:: Work request ::
Every line that holds the word "Махмудова" needs to be copied from the data below.
(Entries provided begins)
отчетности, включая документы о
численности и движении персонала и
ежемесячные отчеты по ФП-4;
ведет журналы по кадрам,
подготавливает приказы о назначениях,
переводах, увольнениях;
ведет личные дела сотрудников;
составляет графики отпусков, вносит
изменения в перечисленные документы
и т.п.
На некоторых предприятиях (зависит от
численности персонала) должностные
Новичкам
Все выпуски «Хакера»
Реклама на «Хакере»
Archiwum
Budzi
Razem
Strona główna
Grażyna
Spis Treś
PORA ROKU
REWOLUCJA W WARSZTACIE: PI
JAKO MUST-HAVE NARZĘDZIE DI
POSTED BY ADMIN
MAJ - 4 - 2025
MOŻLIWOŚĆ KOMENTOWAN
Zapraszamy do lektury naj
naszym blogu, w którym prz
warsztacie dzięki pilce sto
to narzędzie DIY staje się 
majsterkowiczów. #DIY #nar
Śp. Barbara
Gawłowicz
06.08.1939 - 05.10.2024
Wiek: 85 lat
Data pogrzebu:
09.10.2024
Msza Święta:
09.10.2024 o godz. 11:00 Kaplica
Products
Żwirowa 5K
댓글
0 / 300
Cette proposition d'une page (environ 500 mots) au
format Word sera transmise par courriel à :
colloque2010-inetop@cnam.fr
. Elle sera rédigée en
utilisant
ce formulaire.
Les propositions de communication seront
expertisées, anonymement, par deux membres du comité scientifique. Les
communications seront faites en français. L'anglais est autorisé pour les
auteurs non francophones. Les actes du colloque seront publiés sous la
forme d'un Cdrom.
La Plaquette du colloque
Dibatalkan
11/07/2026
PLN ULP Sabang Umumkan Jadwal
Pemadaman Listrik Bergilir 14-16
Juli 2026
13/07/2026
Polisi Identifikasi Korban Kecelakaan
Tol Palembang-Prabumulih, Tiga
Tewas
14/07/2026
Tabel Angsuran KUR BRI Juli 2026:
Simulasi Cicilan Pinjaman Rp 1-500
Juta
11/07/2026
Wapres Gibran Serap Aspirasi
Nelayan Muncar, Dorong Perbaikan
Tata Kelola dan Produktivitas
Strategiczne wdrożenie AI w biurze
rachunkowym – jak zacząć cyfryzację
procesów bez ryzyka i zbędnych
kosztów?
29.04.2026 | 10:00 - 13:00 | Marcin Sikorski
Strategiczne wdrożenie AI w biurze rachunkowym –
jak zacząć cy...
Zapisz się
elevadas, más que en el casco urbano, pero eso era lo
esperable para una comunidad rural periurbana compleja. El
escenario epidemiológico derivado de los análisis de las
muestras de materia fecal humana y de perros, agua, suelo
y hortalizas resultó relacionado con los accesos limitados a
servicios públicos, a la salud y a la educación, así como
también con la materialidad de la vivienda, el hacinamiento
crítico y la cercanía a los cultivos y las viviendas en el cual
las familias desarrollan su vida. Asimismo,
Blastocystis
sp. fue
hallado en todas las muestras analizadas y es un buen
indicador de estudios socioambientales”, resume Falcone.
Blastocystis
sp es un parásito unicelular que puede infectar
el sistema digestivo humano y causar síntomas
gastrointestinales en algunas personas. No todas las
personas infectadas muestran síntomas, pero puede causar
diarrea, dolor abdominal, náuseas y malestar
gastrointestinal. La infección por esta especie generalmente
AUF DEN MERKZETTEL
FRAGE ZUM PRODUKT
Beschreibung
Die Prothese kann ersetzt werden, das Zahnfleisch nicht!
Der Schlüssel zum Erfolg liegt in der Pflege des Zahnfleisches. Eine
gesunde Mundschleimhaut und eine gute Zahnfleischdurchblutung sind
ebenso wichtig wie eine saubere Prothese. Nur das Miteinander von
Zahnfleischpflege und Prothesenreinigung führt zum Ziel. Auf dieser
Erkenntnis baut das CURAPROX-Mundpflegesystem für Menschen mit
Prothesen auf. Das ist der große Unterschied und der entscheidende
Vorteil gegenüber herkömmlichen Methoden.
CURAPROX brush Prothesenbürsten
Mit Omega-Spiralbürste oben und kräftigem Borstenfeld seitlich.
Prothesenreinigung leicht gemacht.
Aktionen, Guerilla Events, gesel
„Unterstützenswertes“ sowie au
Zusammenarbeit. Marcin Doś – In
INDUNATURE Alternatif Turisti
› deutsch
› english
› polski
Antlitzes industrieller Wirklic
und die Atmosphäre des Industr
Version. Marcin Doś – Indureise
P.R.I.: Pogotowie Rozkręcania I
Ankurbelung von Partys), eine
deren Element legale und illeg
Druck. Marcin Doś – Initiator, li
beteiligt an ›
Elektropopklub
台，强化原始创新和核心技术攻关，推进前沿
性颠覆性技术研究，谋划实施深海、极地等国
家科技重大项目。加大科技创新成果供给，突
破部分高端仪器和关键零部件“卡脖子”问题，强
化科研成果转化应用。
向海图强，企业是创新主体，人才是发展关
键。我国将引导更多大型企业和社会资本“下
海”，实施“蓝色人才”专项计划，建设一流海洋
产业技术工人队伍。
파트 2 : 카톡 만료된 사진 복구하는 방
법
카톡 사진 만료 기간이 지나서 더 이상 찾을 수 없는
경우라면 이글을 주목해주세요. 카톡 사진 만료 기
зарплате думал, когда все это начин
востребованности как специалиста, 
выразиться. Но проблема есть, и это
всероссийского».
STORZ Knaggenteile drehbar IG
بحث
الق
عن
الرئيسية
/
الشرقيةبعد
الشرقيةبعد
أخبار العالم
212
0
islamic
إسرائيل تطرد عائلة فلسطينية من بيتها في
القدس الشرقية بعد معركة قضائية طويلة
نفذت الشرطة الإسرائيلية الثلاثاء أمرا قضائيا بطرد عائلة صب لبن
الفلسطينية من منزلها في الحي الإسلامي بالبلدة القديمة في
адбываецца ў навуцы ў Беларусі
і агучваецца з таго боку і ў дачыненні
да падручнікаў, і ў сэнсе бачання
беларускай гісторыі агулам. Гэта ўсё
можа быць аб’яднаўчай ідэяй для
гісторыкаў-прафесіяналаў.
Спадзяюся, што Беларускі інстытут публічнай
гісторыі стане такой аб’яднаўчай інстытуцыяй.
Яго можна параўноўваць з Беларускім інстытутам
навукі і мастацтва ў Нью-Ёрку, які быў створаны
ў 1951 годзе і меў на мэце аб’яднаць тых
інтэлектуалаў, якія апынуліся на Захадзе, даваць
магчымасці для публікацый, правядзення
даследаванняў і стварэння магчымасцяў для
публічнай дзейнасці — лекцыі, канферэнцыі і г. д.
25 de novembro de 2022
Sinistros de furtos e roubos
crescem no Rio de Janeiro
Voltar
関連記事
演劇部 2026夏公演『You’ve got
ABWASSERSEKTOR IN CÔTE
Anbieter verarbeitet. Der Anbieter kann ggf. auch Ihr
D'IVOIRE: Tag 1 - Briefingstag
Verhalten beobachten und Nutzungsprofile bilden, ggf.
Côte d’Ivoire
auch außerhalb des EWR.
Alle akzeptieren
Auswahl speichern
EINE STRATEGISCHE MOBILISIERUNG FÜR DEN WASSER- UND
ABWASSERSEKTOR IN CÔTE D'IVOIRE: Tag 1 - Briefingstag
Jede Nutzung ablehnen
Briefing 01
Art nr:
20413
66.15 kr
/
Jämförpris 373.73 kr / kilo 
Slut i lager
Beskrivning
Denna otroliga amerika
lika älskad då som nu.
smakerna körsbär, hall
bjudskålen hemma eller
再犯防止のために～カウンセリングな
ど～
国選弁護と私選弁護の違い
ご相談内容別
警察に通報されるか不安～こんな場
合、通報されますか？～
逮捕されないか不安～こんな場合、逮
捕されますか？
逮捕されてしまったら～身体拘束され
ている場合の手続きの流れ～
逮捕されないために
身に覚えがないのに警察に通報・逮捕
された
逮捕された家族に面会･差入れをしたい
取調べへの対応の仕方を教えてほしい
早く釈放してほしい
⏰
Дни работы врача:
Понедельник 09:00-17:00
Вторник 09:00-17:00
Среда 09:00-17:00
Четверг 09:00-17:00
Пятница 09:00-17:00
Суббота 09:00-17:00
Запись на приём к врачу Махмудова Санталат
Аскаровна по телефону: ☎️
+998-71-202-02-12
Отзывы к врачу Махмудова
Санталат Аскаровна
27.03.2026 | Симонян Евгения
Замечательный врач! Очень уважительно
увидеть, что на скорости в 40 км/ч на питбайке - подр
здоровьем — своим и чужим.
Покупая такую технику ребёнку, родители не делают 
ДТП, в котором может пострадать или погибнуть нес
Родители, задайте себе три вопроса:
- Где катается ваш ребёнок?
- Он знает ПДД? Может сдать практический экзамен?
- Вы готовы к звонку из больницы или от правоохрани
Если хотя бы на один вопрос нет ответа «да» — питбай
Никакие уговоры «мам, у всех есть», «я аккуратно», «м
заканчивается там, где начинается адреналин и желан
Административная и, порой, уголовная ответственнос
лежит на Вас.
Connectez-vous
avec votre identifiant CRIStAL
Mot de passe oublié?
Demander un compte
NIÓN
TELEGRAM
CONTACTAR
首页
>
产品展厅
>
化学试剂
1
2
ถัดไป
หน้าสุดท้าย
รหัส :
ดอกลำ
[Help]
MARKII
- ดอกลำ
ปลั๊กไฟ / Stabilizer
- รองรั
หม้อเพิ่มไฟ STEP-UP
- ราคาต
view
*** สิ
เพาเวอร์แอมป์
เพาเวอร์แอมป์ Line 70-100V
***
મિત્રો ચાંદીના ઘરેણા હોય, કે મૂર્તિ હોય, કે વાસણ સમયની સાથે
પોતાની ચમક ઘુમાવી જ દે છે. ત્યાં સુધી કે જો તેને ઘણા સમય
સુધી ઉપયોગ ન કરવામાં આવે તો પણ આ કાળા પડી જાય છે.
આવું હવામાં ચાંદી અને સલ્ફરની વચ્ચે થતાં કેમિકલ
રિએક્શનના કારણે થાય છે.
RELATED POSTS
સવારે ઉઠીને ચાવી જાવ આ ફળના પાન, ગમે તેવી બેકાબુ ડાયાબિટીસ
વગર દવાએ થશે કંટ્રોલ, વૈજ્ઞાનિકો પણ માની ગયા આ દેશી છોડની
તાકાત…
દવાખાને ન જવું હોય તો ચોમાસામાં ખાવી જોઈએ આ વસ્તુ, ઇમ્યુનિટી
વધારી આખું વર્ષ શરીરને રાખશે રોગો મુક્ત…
(Entries provided ends)
:: Answer to the exercise ::
Запись на приём к врачу Махмудова Санталат
Отзывы к врачу Махмудова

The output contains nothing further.